411.451
Liechtensteinisches Landesgesetzblatt
Jahrgang 2017 Nr. 183 ausgegeben am 7. Juli 2017
Verordnung
vom 4. Juli 2017
betreffend die Abänderung der Verordnung über den Lehrplan, die Promotion und die Matura auf der Oberstufe des Liechtensteinischen Gymnasiums
Aufgrund von Art. 102 Abs. 2 des Schulgesetzes (SchulG) vom 15. Dezember 1971, LGBl. 1972 Nr. 7, verordnet die Regierung:
I.
Abänderung bisherigen Rechts
Die Verordnung vom 14. August 2001 über den Lehrplan, die Promotion und die Matura auf der Oberstufe des Liechtensteinischen Gymnasiums, LGBl. 2001 Nr. 139, in der geltenden Fassung, wird wie folgt abgeändert:
Art. 7a Abs. 1
1) In der bilingualen Klasse kann Englisch in Mathematik, Geografie, Geschichte sowie Wirtschaft und Recht als Unterrichtssprache eingesetzt werden.
Art. 7b
Sprachaufenthalt
1) Schüler der 6. Schulstufe haben Anspruch auf Teilnahme an einem von der Schule durchgeführten Sprachaufenthalt im Ausmass von höchstens zwei Wochen.
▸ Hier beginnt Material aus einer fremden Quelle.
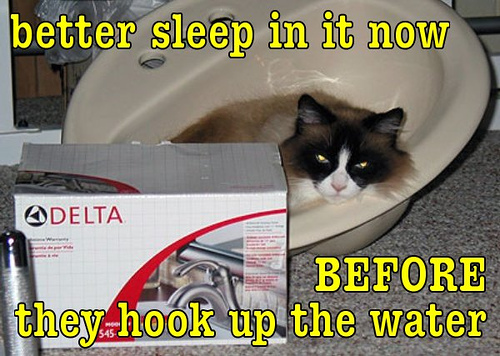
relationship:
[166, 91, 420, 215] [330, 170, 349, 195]
cat has a nose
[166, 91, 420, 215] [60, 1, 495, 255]
cat laying in sink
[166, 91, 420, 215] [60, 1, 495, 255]
cat laying inside sink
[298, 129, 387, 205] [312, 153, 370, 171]
face has eyes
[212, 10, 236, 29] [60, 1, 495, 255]
hole in top of sink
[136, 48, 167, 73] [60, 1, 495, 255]
hole in top of sink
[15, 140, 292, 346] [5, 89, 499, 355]
box on countertop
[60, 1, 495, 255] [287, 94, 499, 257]
sink has an edge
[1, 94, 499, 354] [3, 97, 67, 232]
floor has a part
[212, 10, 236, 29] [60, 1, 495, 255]
hole in sink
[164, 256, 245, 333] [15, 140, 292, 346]
faucet pictured on box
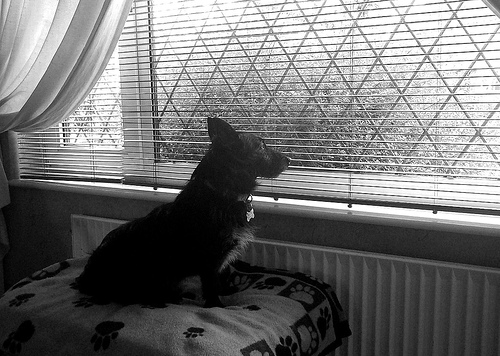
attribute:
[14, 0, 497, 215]
blinds — white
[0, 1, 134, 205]
curtain — white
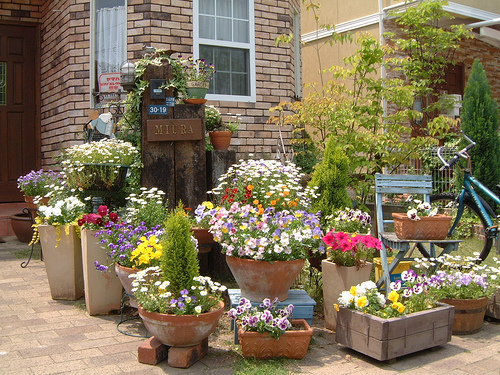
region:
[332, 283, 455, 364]
a box of flowers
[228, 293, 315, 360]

2) Das Land leistet einen Beitrag in Höhe von 1 200 Franken pro Schüler an die Kosten des Sprachaufenthalts.
II.
Inkrafttreten
1) Diese Verordnung tritt vorbehaltlich Abs. 2 am 1. August 2017 in Kraft.
2) Art. 7a Abs. 1 tritt am 1. August 2018 in Kraft.